I
hate happiness. It is an animal. It blocks pain but only temporarily. The
terrible thing about happiness is that it lies to us. It fills us with emotions
contrary to what we know to be true. “Good” things happen, you feel happy.
Things that make you happy are then treated with idolization, and there is no
need to teach us to pursue what makes us happy. We automatically seek after
these things that give us pleasure. This is the worst part about happiness. It
is addictive. And this addiction drives us to pursue happiness at whatever
cost. Happiness becomes our god, and we kill anything that gets between us.
Some
people know that they cannot feel happy if they truly know what is going on
around them. The world is not really a happy place, so people decide to not
think about it. They adopt the slogan “ignorance is bliss,” and choose not to
think about anything more stressful than the present. The sad thing about
blissful ignorance is that it eventually catches up to you. No matter how
fervently you try to dismiss reality, it is still there, and it is always armed
to the teeth and ready to devour those who treat the Lion that it is like a lamb.

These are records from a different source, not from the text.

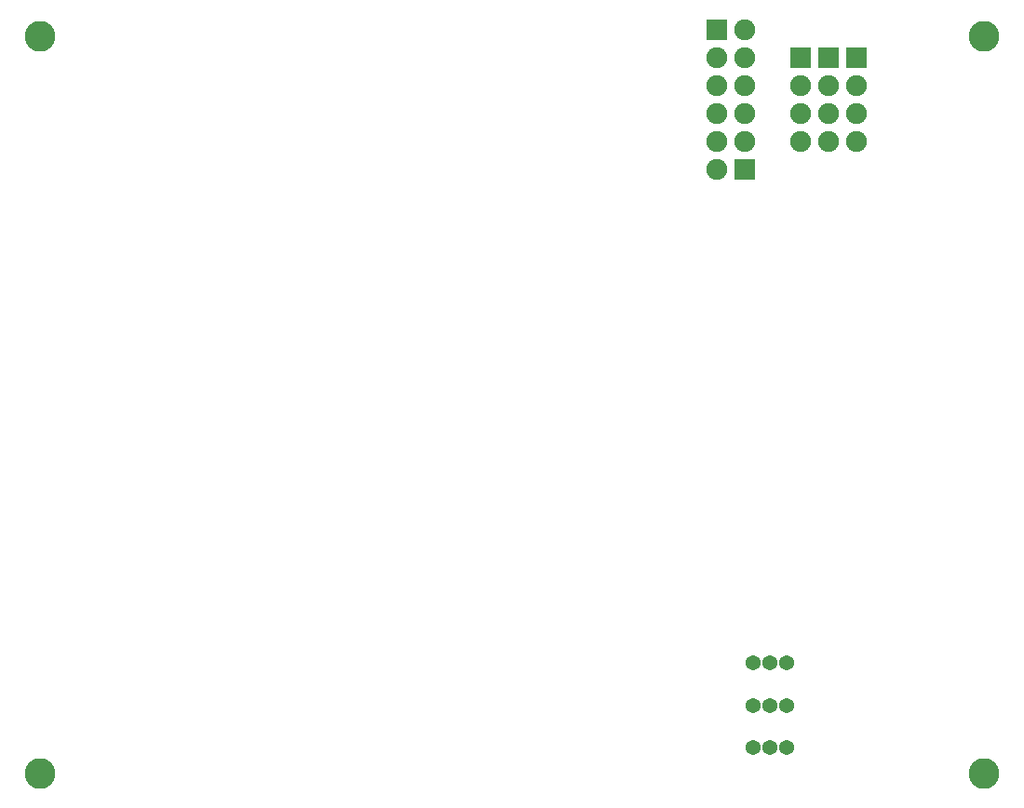
<source format=gbs>
G04 DipTrace 2.4.0.2*
%INBottomMask.gbr*%
%MOIN*%
%ADD42C,0.11*%
%ADD62C,0.0749*%
%ADD64R,0.0749X0.0749*%
%ADD70C,0.054*%
%FSLAX44Y44*%
G04*
G70*
G90*
G75*
G01*
%LNBotMask*%
%LPD*%
D70*
X32088Y6083D3*
X32678D3*
X33269D3*
X32088Y7603D3*
X32678D3*
X33269D3*
X32078Y9143D3*
X32668D3*
X33259D3*
D64*
X30788Y31813D3*
D62*
X31788D3*
X30788Y30813D3*
X31788D3*
X30788Y29813D3*
X31788D3*
X30788Y28813D3*
X31788D3*
D64*
X35788Y30813D3*
D62*
Y29813D3*
Y28813D3*
Y27813D3*
D64*
X34788Y30813D3*
D62*
Y29813D3*
Y28813D3*
Y27813D3*
D64*
X33788Y30813D3*
D62*
Y29813D3*
Y28813D3*
Y27813D3*
D64*
X31788Y26813D3*
D62*
X30788D3*
X31788Y27813D3*
X30788D3*
D42*
X40351Y31550D3*
Y5170D3*
X6531D3*
Y31550D3*
M02*

</source>
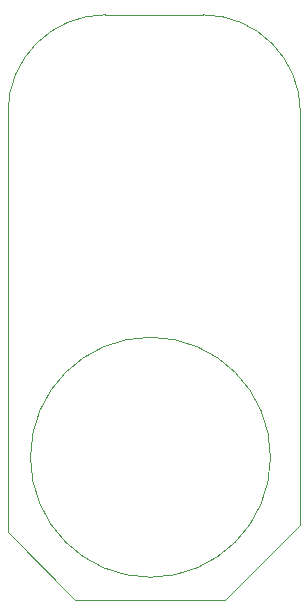
<source format=gbr>
G04 (created by PCBNEW (2013-07-07 BZR 4022)-stable) date 6.9.2017 23:13:13*
%MOIN*%
G04 Gerber Fmt 3.4, Leading zero omitted, Abs format*
%FSLAX34Y34*%
G01*
G70*
G90*
G04 APERTURE LIST*
%ADD10C,0.00590551*%
%ADD11C,0.00393701*%
G04 APERTURE END LIST*
G54D10*
G54D11*
X10000Y-17250D02*
X10000Y-3500D01*
X7500Y-19750D02*
X10000Y-17250D01*
X2500Y-19750D02*
X7500Y-19750D01*
X250Y-17500D02*
X2500Y-19750D01*
X250Y-3500D02*
X250Y-17500D01*
X3500Y-250D02*
X6750Y-250D01*
X10000Y-3500D02*
G75*
G03X6750Y-250I-3250J0D01*
G74*
G01*
X3500Y-250D02*
G75*
G03X250Y-3500I0J-3250D01*
G74*
G01*
X9000Y-15000D02*
G75*
G03X9000Y-15000I-4000J0D01*
G74*
G01*
M02*

</source>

Their life of whatever they call “happiness” is destroyed in a moment of
terrible truth.
Some
people think they are always happy, because they have chosen to put up walls
that protect them from pain. They do not let hurt in, and they call themselves
happy because they do not really feel sad.
The truth is, they do not really feel anything.
These people are not happy. They are perhaps out of everyone the most starved
of happiness, for their walls that block pain also block love and affection,
therefore any happiness they experience is just shallow vapor that manages to
infiltrate their walls. The tiny bit of happiness that is felt goes unnoticed,
for if you do not experience pain, you cannot appreciate its opposite.
Happiness
is an avaricious god, demanding of our time, and deceiving us when we give it.
We desire to be happy, and it becomes our sybaritic lifestyle. We are taught to
go after whatever makes us “happy,” but no one tells us that nothing will keep us happy. Fueled by our desperation
to find something that will eternally sustain us, we enter a downward spiral
but we do not notice, for we are too blinded by our anxiety to find this
illusive “happiness” that we were promised. Rationality is lost, for we forget
that happiness is a want, and not a need. Because happiness is something
that cannot be reached and held on to, the word happiness is simply an
impossible idea of delight that we can never really acquire. In short, we make
it our god, even though deep down, we know it does not truly exist.
So
my philosophy about happiness is that there is none. But there is something called “joy.” The
difference between joy and happiness – or the idea of happiness – is that while
they both make us feel good, just
feeling good is not joy’s ultimate intention. Joy is not a result of an action
or situation, but it is a choice no matter the circumstances, which can only be
achieved if one has a continual reason to be joyful. The only continual,
lasting reason to be joyful is the acknowledgement of Grace given freely to
man, the redemptive actions of Jesus Christ, and the new life found only
through Him. While joy is an eternal feeling of inward elation, it does not
change or waver no matter what other emotions are experienced simultaneously.
Because it is something that is based on the unchangeable Love of Christ, it
remains even in our most mournful state, and is at the core of each ecstatic
roar and every miserable cry of despair. It is the reaction to the overwhelming
Love that we drown in, and the understanding of the Hope that we have in Jesus.